# Does your cockapoo weigh over 25lbs?



## JessicaAleigha

Our vet told us that our baby (from a 12 lb mother and a 6lb father) will be at least 30lbs! I was wondering if anyone has a large cockapoo and if you would post a picture of them next to you and what they weigh.

I've never had a dog over 10lbs before so I'd like to see what a bigger baby looks like in comparison to a person. 

Thanks!


----------



## kendal

This thtread might interest you 

http://ilovemycockapoo.com/showthread.php?t=467&highlight=inca


----------



## francesjl

30 lbs is about 13kg, I think lots of cp's on here are around 10kg
My Rascal is just under 10kg, here he is with a relative !

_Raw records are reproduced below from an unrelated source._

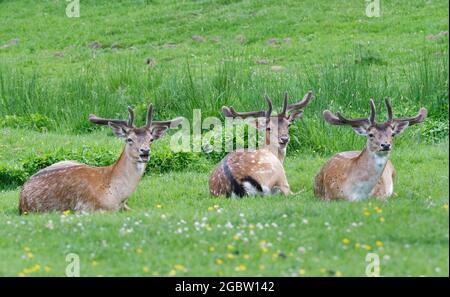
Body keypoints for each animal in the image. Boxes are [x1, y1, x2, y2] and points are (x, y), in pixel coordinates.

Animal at [17, 104, 183, 213]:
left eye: (151, 139)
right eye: (129, 139)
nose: (145, 151)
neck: (116, 194)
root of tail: (21, 198)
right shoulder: (87, 207)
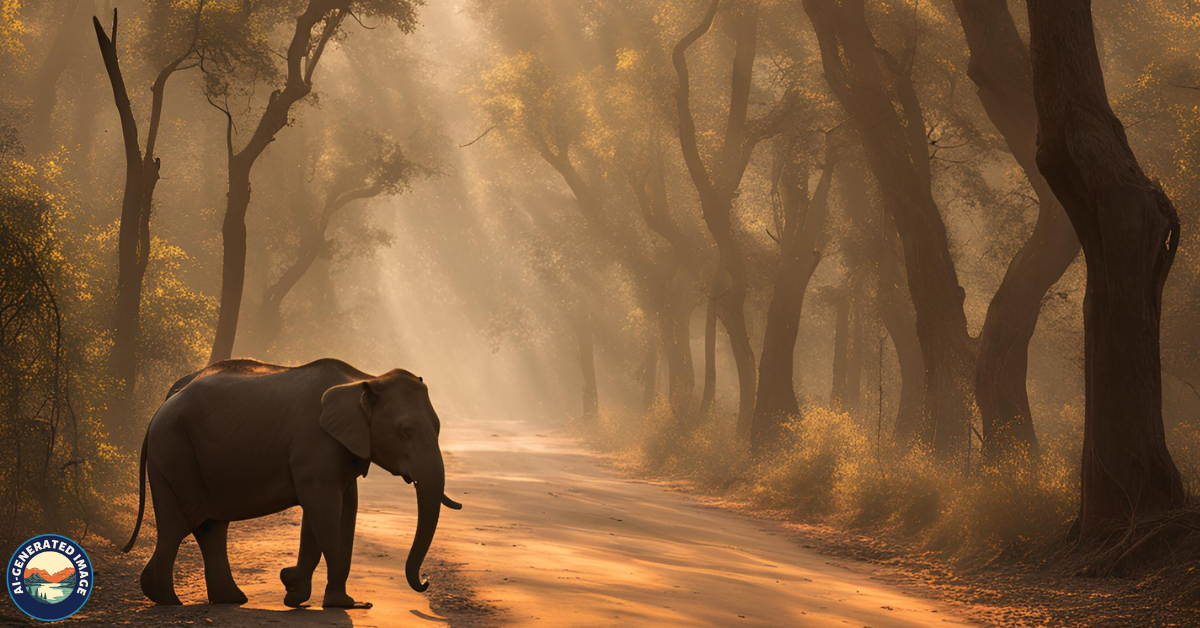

And Scamp, my other 'poo is 21kg, about 46lbs !!


----------



## Janev1000

Even thoughh Biscuit's mum is an American toy and dad is a small mini poodle, Biscuit is already 20 lb's (9.1kg) !! and the vet said he felt just right! However, the cocker in his mix is of a good size so maybe it comes from there, as his mother looks quite stocky too. It's very difficult to tell. I do think 30 lb's sounds a bit much considering the size of your dog's parents.


----------



## flounder_1

Lolly is 11.5 kg. She's a working cross


----------



## Janev1000

Here's a pic - not sure what happened last time!


----------



## wilfiboy

Wilf is 14kg and I much prefer his build to Mable who fluctuates between 9.5-10.5kg, I sometimes find her a bit scrawny x I'll look for a picture x


----------



## Kodysmom

Kody just weighed in at the vet yesterday and is 14lbs at a little over 6 months. I'm hoping he doesn't go over 18lbs for his adult weight. 

Over 25lbs sounds really big comparing the parents size.


----------